In Toronto, there is a breed ban. Paul Di Salvo, spokesman for Toronto Public Health, told CBC News the number of reports of dog biting incidents in Toronto rose from 1,028 in 2010 to 1,442 in 2015.
Coderre continues, “We are disappointed by this turn of events. The by-law was designed to ensure the safety of all Montrealers by requiring all owners of pets—particularly dangerous ones—to comply with certain regulations.”
What he doesn’t say is that dogs that have an appearance of a pit bull under his provision would be assumed to inherently be dangerous. Without any genetic proof, just because a dog looks a certain way (likely a mixed breed dog with no pit bull in it, according to various studies), the dog–even if it is clearly a friendly dog with no history of aggression–would be assumed to be a public safety risk.

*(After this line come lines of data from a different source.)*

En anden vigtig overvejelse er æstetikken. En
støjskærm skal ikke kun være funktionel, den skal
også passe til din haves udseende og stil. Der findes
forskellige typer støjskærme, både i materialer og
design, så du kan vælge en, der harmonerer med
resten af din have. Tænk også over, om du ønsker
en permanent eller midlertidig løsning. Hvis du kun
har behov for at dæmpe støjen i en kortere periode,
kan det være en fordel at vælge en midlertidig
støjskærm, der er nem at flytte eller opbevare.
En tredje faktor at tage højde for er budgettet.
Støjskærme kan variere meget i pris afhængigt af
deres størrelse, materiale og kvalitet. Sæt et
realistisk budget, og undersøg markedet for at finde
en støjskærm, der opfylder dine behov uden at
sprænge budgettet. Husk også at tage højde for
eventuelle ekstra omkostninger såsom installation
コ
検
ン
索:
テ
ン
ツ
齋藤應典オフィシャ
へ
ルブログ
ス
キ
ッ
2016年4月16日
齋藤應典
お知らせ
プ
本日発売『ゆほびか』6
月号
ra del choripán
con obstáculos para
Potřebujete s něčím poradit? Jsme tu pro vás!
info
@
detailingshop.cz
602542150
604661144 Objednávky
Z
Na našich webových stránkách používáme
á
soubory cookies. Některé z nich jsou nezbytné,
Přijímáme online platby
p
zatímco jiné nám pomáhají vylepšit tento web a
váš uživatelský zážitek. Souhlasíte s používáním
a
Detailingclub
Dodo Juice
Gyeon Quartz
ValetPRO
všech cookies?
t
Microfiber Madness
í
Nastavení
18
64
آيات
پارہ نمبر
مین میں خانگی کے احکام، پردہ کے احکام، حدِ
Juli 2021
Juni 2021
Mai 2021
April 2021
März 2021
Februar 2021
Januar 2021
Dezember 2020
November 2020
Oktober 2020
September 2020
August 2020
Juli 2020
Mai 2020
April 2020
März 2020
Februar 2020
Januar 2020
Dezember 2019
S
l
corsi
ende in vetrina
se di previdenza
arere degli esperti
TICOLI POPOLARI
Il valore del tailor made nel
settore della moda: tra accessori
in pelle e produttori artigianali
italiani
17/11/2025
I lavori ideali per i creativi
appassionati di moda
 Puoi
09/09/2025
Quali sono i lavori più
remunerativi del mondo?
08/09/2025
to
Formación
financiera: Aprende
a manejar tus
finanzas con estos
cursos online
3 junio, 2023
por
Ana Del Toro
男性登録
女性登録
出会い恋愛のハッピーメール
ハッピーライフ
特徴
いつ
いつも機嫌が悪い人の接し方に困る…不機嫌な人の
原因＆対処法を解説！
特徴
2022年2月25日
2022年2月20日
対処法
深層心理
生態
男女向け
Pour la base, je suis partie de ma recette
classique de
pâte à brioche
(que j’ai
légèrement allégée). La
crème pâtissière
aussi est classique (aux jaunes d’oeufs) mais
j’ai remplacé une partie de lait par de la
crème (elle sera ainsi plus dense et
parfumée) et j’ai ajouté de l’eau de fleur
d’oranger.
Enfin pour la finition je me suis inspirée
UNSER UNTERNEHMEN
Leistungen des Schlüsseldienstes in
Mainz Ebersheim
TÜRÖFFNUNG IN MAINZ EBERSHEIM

Mayor Coderre adds, “We knew we would have to face pro-pit bull lobbyists. The debate quickly became emotional, which we find regrettable.”

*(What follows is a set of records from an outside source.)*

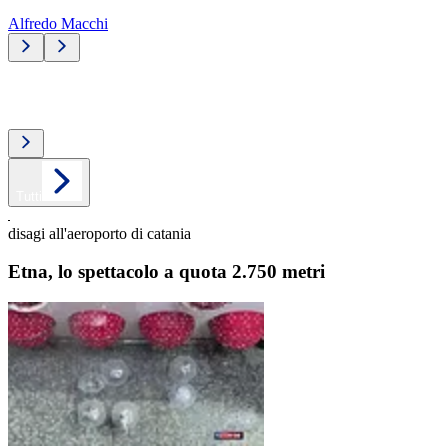
Alfredo Macchi
Top video
Tutti
disagi all'aeroporto di catania
Etna, lo spettacolo a quota 2.750 metri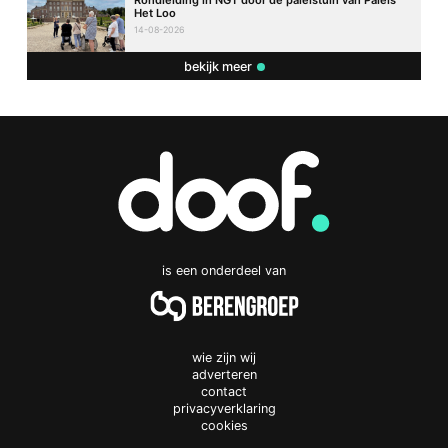
Rondleiding in NGT door de paleistuin van Paleis
Het Loo
14-08-2026
bekijk meer
is een onderdeel van
wie zijn wij
adverteren
contact
privacyverklaring
cookies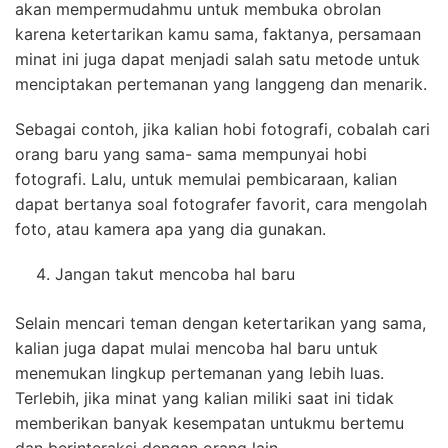
akan mempermudahmu untuk membuka obrolan
karena ketertarikan kamu sama, faktanya, persamaan
minat ini juga dapat menjadi salah satu metode untuk
menciptakan pertemanan yang langgeng dan menarik.
Sebagai contoh, jika kalian hobi fotografi, cobalah cari
orang baru yang sama- sama mempunyai hobi
fotografi. Lalu, untuk memulai pembicaraan, kalian
dapat bertanya soal fotografer favorit, cara mengolah
foto, atau kamera apa yang dia gunakan.
Jangan takut mencoba hal baru
Selain mencari teman dengan ketertarikan yang sama,
kalian juga dapat mulai mencoba hal baru untuk
menemukan lingkup pertemanan yang lebih luas.
Terlebih, jika minat yang kalian miliki saat ini tidak
memberikan banyak kesempatan untukmu bertemu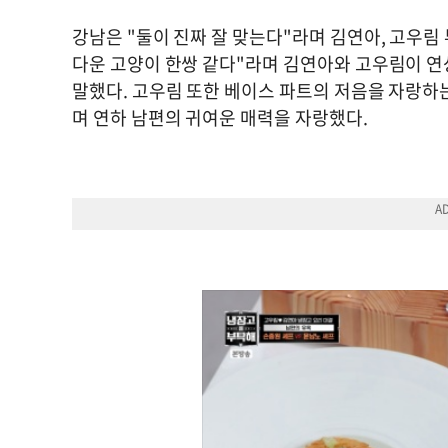
강남은 "둘이 진짜 잘 맞는다"라며 김연아, 고우림
다운 고양이 한쌍 같다"라며 김연아와 고우림이 연
말했다. 고우림 또한 베이스 파트의 저음을 자랑하
며 연하 남편의 귀여운 매력을 자랑했다.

Okay Mayor: I want to know who these “pit bull lobbyists” are. Are Canadian dogs paying for political representation?
I assume the mayor is referring to animal welfare advocates who are appalled, and also rightly concerned that such a law could mean the death of many innocent dogs, and simultaneously won’t do a thing to lessen potential dog attacks.
The abundance of scientific evidence presented by these so-called lobbyists, isn’t even hinted at in the mayor’s letter. It seems to me the mayor is the one being emotional here, offering a typical uninformed and knee-jerk response to a tragedy.

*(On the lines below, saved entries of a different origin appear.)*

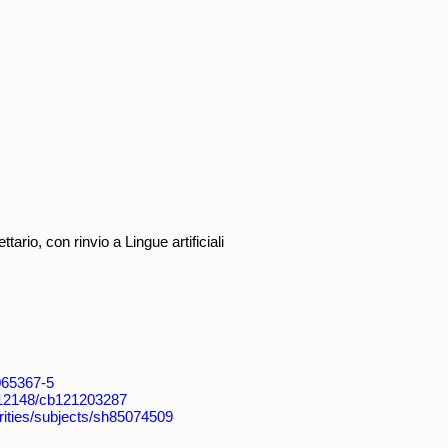
tario, con rinvio a Lingue artificiali
4065367-5
k:/12148/cb121203287
horities/subjects/sh85074509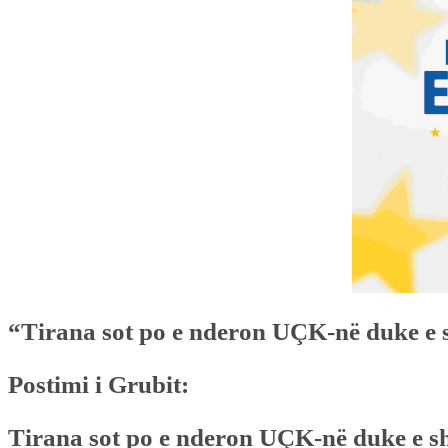
“Tirana sot po e nderon UÇK-në duke e sh
Postimi i Grubit:
Tirana sot po e nderon UÇK-në duke e sh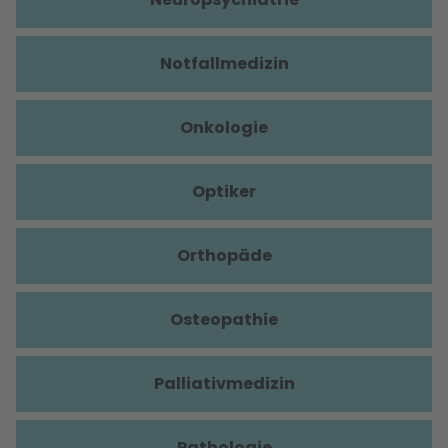
Notfallmedizin
Onkologie
Optiker
Orthopäde
Osteopathie
Palliativmedizin
Pathologie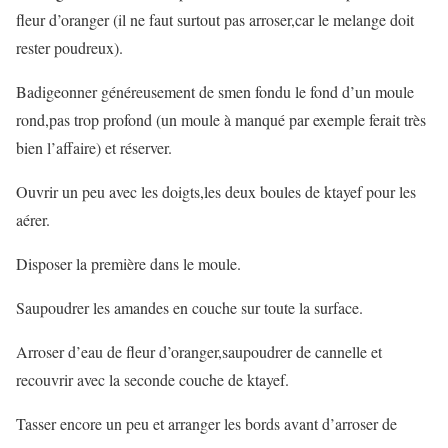
fleur d’oranger (il ne faut surtout pas arroser,car le melange doit
rester poudreux).
Badigeonner généreusement de smen fondu le fond d’un moule
rond,pas trop profond (un moule à manqué par exemple ferait très
bien l’affaire) et réserver.
Ouvrir un peu avec les doigts,les deux boules de ktayef pour les
aérer.
Disposer la première dans le moule.
Saupoudrer les amandes en couche sur toute la surface.
Arroser d’eau de fleur d’oranger,saupoudrer de cannelle et
recouvrir avec la seconde couche de ktayef.
Tasser encore un peu et arranger les bords avant d’arroser de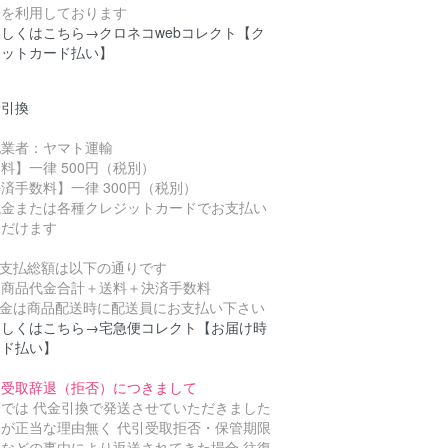
」を利用しております
しくはこちら→クロネコwebコレクト【ク
ジットカード払い】
金引換
配業者：ヤマト運輸
料】一律 500円（税別）
済手数料】一律 300円（税別）
金または各種クレジットカードでお支払い
ただけます
お支払総額は以下の通りです
品代金合計＋送料＋決済手数料
代金は商品配送時に配送員にお支払い下さい
わしくはこちら→宅急便コレクト【お届け時
ード払い】
引受取辞退（拒否）につきまして
店では 代金引換で発送させていただきました
品が正当な理由無く 代引受取拒否・保管期限
れなどの事由により返送されてきた場合 往復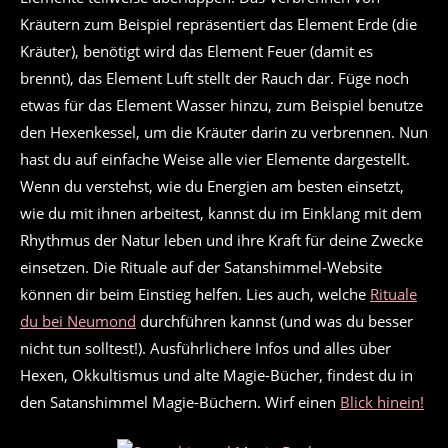
Kräutern zum Beispiel repräsentiert das Element Erde (die
Kräuter), benötigt wird das Element Feuer (damit es
brennt), das Element Luft stellt der Rauch dar. Füge noch
etwas für das Element Wasser hinzu, zum Beispiel benutze
den Hexenkessel, um die Kräuter darin zu verbrennen. Nun
hast du auf einfache Weise alle vier Elemente dargestellt.
Wenn du verstehst, wie du Energien am besten einsetzt,
wie du mit ihnen arbeitest, kannst du im Einklang mit dem
Rhythmus der Natur leben und ihre Kraft für deine Zwecke
einsetzen. Die Rituale auf der Satanshimmel-Website
können dir beim Einstieg helfen. Lies auch, welche
Rituale
du bei Neumond
durchführen kannst (und was du besser
nicht tun solltest!). Ausführlichere Infos und alles über
Hexen, Okkultismus und alte Magie-Bücher, findest du in
den Satanshimmel Magie-Büchern. Wirf einen
Blick hinein!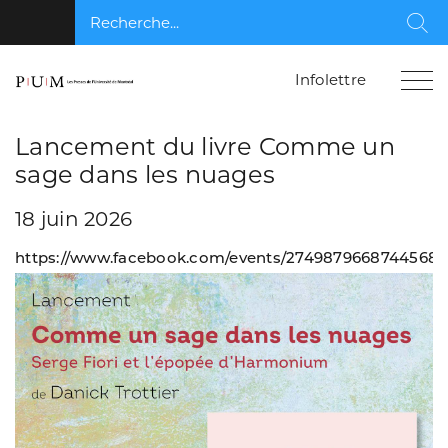
Recherche...
Rec
Infolettre
Lancement du livre Comme un
sage dans les nuages
18 juin 2026
https://www.facebook.com/events/2749879668744568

Very possibly it’s a tragedy that should never have happened, since the dog that killed Vadnais previously attacked others, according to reports. If true, I want to know how that was allowed, and why this dog wasn’t previously deemed dangerous.
Certainly dog owners in Montreal (and around the world) are expressing their views. On a Montreal radio show, Mayor Coderre said since the debate began, he has been compared to Adolf Hitler and the Gestapo, and portrayed as someone who will exterminate dogs en masse.”To the people making photos of me with piles of [dead] dogs, I can assure you if you have a pit bull, you can keep it. But if you’re not fit to own a dog, you’re going to lose it.”
Makes sense, but what he’s leaving out are the preponderance of restrictions place upon any dog deemed a pit bull (still unsure how you do that) should the bylaw pass. Those are restrictions that essentially assume the dog is dangerous just because of the way it looks.
Meanwhile, amidst all the uproar, the Montreal SPCA announced Wednesday that as of 2017, it will no longer provide dog-control services to the 12 Montreal boroughs and other on-island municipalities it serves if a city-wide ban on pit bulls is adopted.
You’d think a world class city like Montreal might have handled this issue with a bit more finesse and intelligence.